Senza sottovalutare dei buoni sussulti, spesso sollecitati da politiche europee o da politiche quadro, si può dire che in Italia le politiche per le periferie sono state riconficcate alla periferia delle politiche. In questo scenario, anche il ruolo delle varie fondazioni non è immune da errori e responsabilità. Spesso le finalità che orientano tali fondazioni sono la promozione di un marchio, l’inserimento nell’agenda delle politiche, la visibilità nei pertinenti settori di opinione pubblica, la costruzione di consenso attraverso partenariati sempre più affollati, senza nascondere la necessità di conquistare spazi nel mercato delle risorse pubbliche per coprire i costi dei loro dipendenti. Un errore tipico delle fondazioni, per esempio, è quello di proporre sempre iniziative nuove – che sarebbero solo per questo “innovative” – per distribuire finanziamenti a pioggia, in genere prescindendo da quello che già esiste nei territori e dalla necessaria opera di razionalizzazione, manutenzione e valutazione, e magari dal rilancio di quello che già esiste.

In anni recenti sono state realizzate nei quartieri popolari iniziative lodevoli quanto necessarie, anche grazie a politiche pubbliche e/o cofinanziate da fondazioni. Da alcuni anni però è forte la sensazione di una svolta, maturata nella cornice di una profonda crisi – innanzitutto culturale, oltre che economica del welfare –, che ripropone pratiche assistenziali ove si confonde l’innovazione con il finanziamento di progetti occasionali, in competizione tra loro, che ripropongono l’immagine del “povero meritevole”, da aiutare solo nella misura in cui non demerita un servizio, accanto a quella della “agenzia meritevole”, con ottima reputazione, inventiva, creatività, capacità di comunicazione, di spesa e di cofinanziamento.

Una declinazione più promettente della partecipazione è quella secondo cui le persone vengono sostenute per fare insieme le cose direttamente pertinenti alla loro vita. Qualche studioso americano ha parlato di empowered partecipation: un approccio che ritiene indispensabile una qualche forma di protagonismo dei beneficiari delle politiche, implicando anche una loro responsabilizzazione. Un approccio che ha rilevanti testimoni già nella storia italiana degli anni Cinquanta. Va detto però che queste politiche si possono realizzare solo con finanziamenti idonei, tempi lunghi, valutazione ben fatta, superando l’orientamento superficiale che oggi ispira diversi bandi e politiche pubbliche.

[1] Si pensi alle organizzazioni delle camere del lavoro trattate in Ferraris P., Ieri e domani. Storia critica del movimento operaio e socialista ed emancipazione dal presente, Edizioni dell’Asino, Roma, 2011.

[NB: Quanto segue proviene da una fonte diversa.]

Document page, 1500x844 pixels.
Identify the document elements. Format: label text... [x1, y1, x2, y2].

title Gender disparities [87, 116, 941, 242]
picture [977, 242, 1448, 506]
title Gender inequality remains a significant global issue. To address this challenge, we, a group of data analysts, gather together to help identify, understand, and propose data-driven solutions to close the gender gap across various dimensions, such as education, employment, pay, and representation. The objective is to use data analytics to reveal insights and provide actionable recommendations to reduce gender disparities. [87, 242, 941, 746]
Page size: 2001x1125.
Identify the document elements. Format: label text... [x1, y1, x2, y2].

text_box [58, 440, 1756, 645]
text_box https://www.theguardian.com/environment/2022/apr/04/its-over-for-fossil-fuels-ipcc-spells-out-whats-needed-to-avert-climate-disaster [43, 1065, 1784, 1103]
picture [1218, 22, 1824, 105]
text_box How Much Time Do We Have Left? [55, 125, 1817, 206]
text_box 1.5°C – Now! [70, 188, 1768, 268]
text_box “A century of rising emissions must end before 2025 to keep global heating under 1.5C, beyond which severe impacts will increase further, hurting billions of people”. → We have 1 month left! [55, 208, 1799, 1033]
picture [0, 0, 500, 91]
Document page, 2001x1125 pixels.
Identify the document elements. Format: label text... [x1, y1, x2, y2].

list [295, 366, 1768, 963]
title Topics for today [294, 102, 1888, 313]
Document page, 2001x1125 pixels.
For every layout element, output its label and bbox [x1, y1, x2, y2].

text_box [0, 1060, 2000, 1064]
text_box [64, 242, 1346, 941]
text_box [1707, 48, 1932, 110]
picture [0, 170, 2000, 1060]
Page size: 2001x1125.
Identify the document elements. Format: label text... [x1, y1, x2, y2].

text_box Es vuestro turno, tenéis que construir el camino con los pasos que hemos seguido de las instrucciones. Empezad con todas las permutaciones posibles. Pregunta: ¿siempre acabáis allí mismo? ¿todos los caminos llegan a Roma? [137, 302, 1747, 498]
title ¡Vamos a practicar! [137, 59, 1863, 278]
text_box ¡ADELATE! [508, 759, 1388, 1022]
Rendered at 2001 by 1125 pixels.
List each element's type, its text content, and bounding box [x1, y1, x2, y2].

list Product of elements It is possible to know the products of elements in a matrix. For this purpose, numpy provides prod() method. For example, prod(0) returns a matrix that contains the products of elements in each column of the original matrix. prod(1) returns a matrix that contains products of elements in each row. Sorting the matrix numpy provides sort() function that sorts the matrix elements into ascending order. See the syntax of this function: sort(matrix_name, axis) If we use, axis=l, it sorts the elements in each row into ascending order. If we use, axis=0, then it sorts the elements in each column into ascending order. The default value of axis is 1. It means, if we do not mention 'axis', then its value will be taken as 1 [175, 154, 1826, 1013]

[2] Nel sito dell’Istat sono consultabili i dati riferiti alla rilevazione delle istituzioni non profit nell’ambito del 9° Censimento dell’industria e dei servizi con riferimento alla situazione al 31/12/2011 e con diverse analisi fatte da esperti tra cui quella di Barbetta G., Lorenzini F., Mancini A., Struttura e dinamica del non profit in Italia, Istat, presentata nel convegno svolto il 16/04/2014.

[3] Cfr. Barbetta G., Canino P., Cima S., Crescita occupazionale e nuove istituzioni, Istat, presentata nel convegno svolto il 16/04/2014.

[4] Cfr. nel sito dell’Istat, tra le presentazioni fatte nel convegno svolto il 16/04/2014, quella di Rossi G., I processi reticolari delle istituzioni non profit.